I have taken more than a few of the Creative Live courses. I have, in general, found all of them to be very good and I have learned something important from them all. Not always enough of exactly what I was looking for, but something useful and important. This course was absolutely amazing. The best I have taken. I would like to download it and see it again and again. Ashley's style was authentic, humble, yet confidence inspiring. The information he gave was focused and totally useful. He shared both philosophy and thinking as well as real tools to learn - whether they be soft stuff (like how to approach someone) or hard stuff (like gear and settings and such). I cannot recommend this class highly enough. If you want to learn to do "humanistic photography" (his term which resonated with me), this is best I have ever taken!


This was a terrific and wonderful class. Ash was superb. His stories were awe inspiring, his passion was evident and his ability to teach was flawless. I would take any other class by him and actually can't wait for more of the VII agency programs eminating from Ron's class during photo week 2015. A great great addition to Creative Live's orbit.

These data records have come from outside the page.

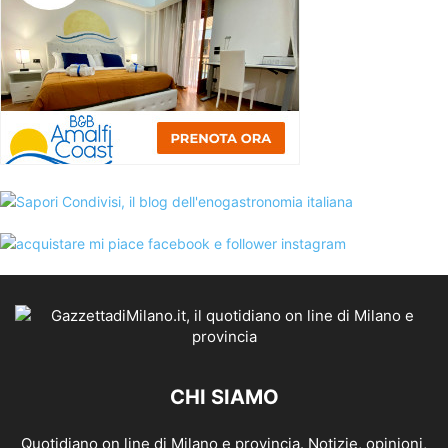
CHI SIAMO
Quotidiano on line di Milano e provincia. Notizie, opinioni,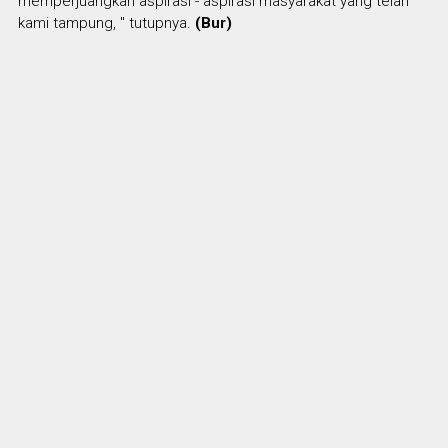
memperjuangkan aspirasi - aspirasi masyarakat yang telah
kami tampung, " tutupnya.
(Bur)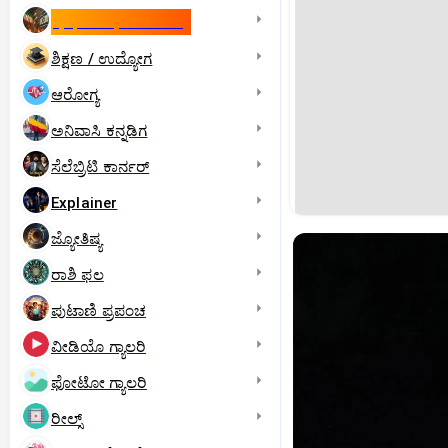
ಇಸ್ರೇಲ್- ಇರಾನ್‌ ಯುದ್ಧ
ಶಿಕ್ಷಣ / ಉದ್ಯೋಗ
ಆರೋಗ್ಯ
ಅನಿವಾಸಿ ಕನ್ನಡಿಗ
ಸೆಲೆಬ್ರಿಟಿ ಕಾರ್ನರ್‌
Explainer
ಜ್ಯೋತಿಷ್ಯ
ರಾಶಿ ಫಲ
ಪುಟಾಣಿ ಪ್ರಪಂಚ
ವೀಡಿಯೊ ಗ್ಯಾಲರಿ
ಫೋಟೋ ಗ್ಯಾಲರಿ
ರೀಲ್ಸ್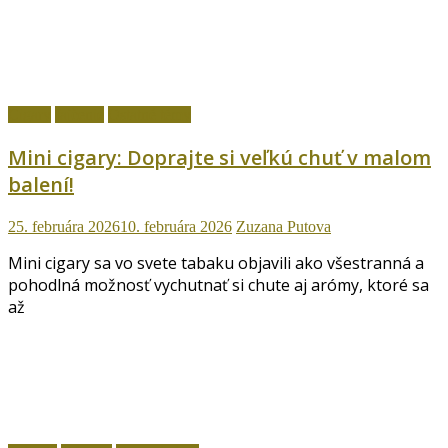
Cigary
fajčenie
Ostatné témy
Mini cigary: Doprajte si veľkú chuť v malom
balení!
25. februára 2026
10. februára 2026
Zuzana Putova
Mini cigary sa vo svete tabaku objavili ako všestranná a
pohodlná možnosť vychutnať si chute aj arómy, ktoré sa
až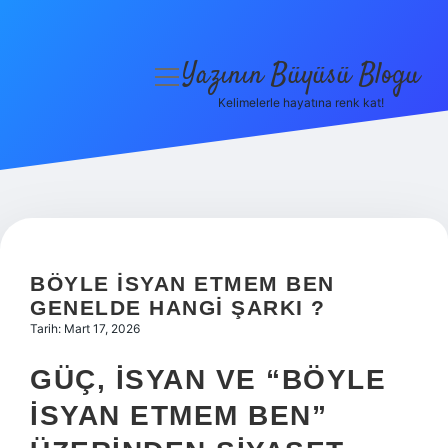
Yazının Büyüsü Blogu
menüyü
aç
Kelimelerle hayatına renk kat!
Anasayfa
Gizlilik Politikası
Yasal Uyarı
Hakkımızda
BÖYLE ISYAN ETMEM BEN
GENELDE HANGI ŞARKI ?
Tarih: Mart 17, 2026
GÜÇ, İSYAN VE “BÖYLE
İSYAN ETMEM BEN”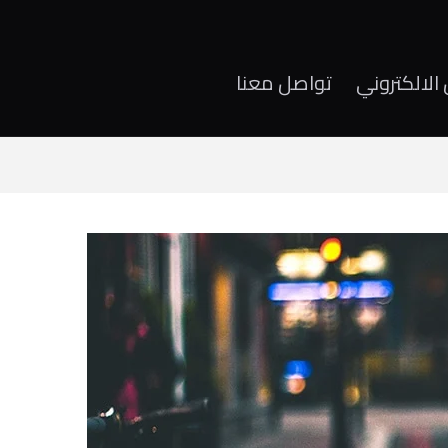
الالكتروني
تواصل معنا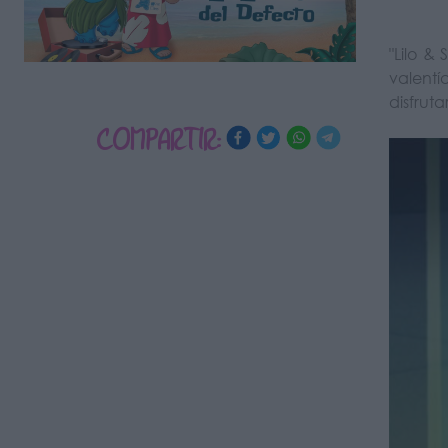
"Lilo &
valentí
disfruta
COMPARTIR: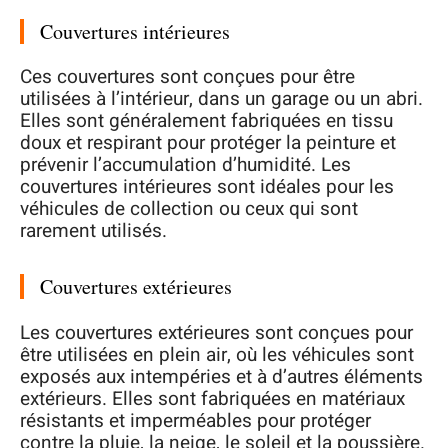
Couvertures intérieures
Ces couvertures sont conçues pour être
utilisées à l’intérieur, dans un garage ou un abri.
Elles sont généralement fabriquées en tissu
doux et respirant pour protéger la peinture et
prévenir l’accumulation d’humidité. Les
couvertures intérieures sont idéales pour les
véhicules de collection ou ceux qui sont
rarement utilisés.
Couvertures extérieures
Les couvertures extérieures sont conçues pour
être utilisées en plein air, où les véhicules sont
exposés aux intempéries et à d’autres éléments
extérieurs. Elles sont fabriquées en matériaux
résistants et imperméables pour protéger
contre la pluie, la neige, le soleil et la poussière.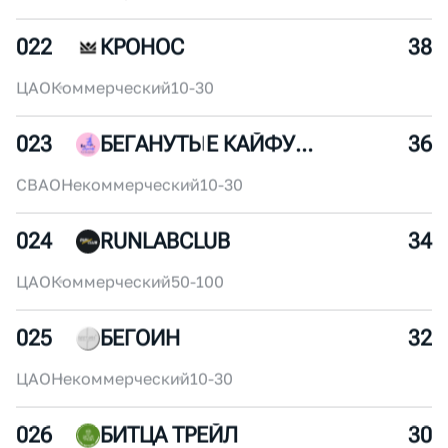
ЦАО
Коммерческий
250+
021
ANTA RUNNING CLUB
40
ЦАО
Некоммерческий
250+
022
КРОНОС
38
ЦАО
Коммерческий
10-30
023
БЕГАНУТЫЕ КАЙФУШНИКИ
36
СВАО
Некоммерческий
10-30
024
RUNLABCLUB
34
ЦАО
Коммерческий
50-100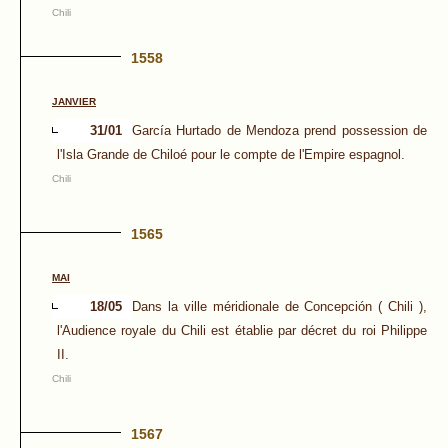
Chili
1558
JANVIER
31/01
García Hurtado de Mendoza prend possession de
l'Isla Grande de Chiloé pour le compte de l'Empire espagnol.
Chili
1565
MAI
18/05
Dans la ville méridionale de Concepción ( Chili ),
l'Audience royale du Chili est établie par décret du roi Philippe
II.
Chili
1567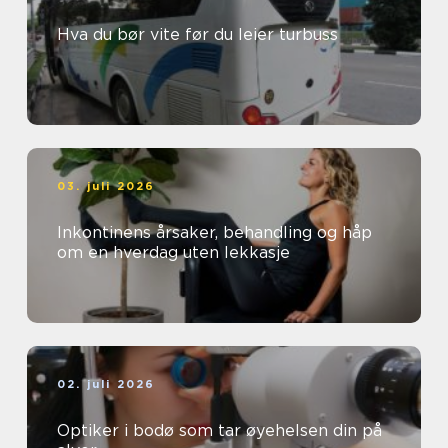
Hva du bør vite før du leier turbuss
03. juli 2026
Inkontinens årsaker, behandling og håp
om en hverdag uten lekkasje
02. juli 2026
Optiker i bodø som tar øyehelsen din på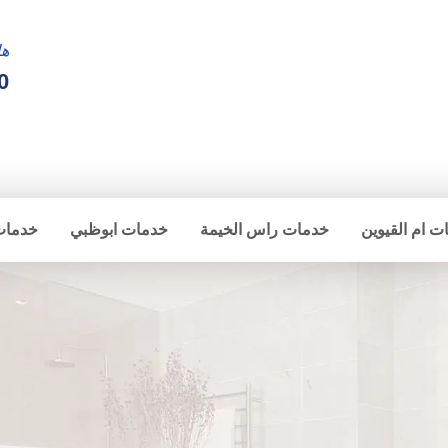
ها
0
ت ام القيوين
خدمات راس الخيمة
خدمات ابوظبي
خدمات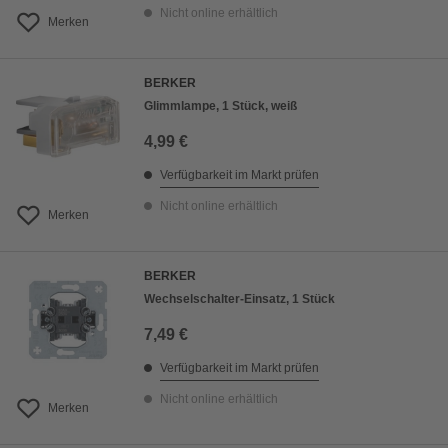
Nicht online erhältlich
Merken
BERKER
Glimmlampe, 1 Stück, weiß
4,99 €
Verfügbarkeit im Markt prüfen
Nicht online erhältlich
Merken
BERKER
Wechselschalter-Einsatz, 1 Stück
7,49 €
Verfügbarkeit im Markt prüfen
Nicht online erhältlich
Merken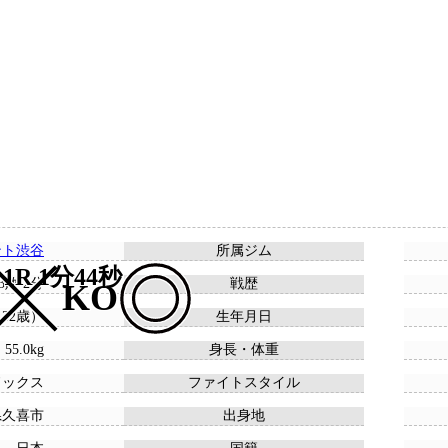
ント渋谷
所属ジム
1R 1分44秒
13敗 2分
戦歴
KO
 （32歳）
生年月日
 55.0kg
身長・体重
ドックス
ファイトスタイル
県久喜市
出身地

Wow, I loved this course - I watched the whole thing, and most of it twice, during the first run. Ash is is intriguing, a good teacher, honest. I found this class to be so inspirational. I especially loved his encouragement about talking to strangers, asking to take their picture- "what's the worst thing that could happen?" And the videos watching him in action were motivating- you saw him make connections but also saw him get rejected too, but he keeps such a positive outlook. Love this class, please more photojournalism!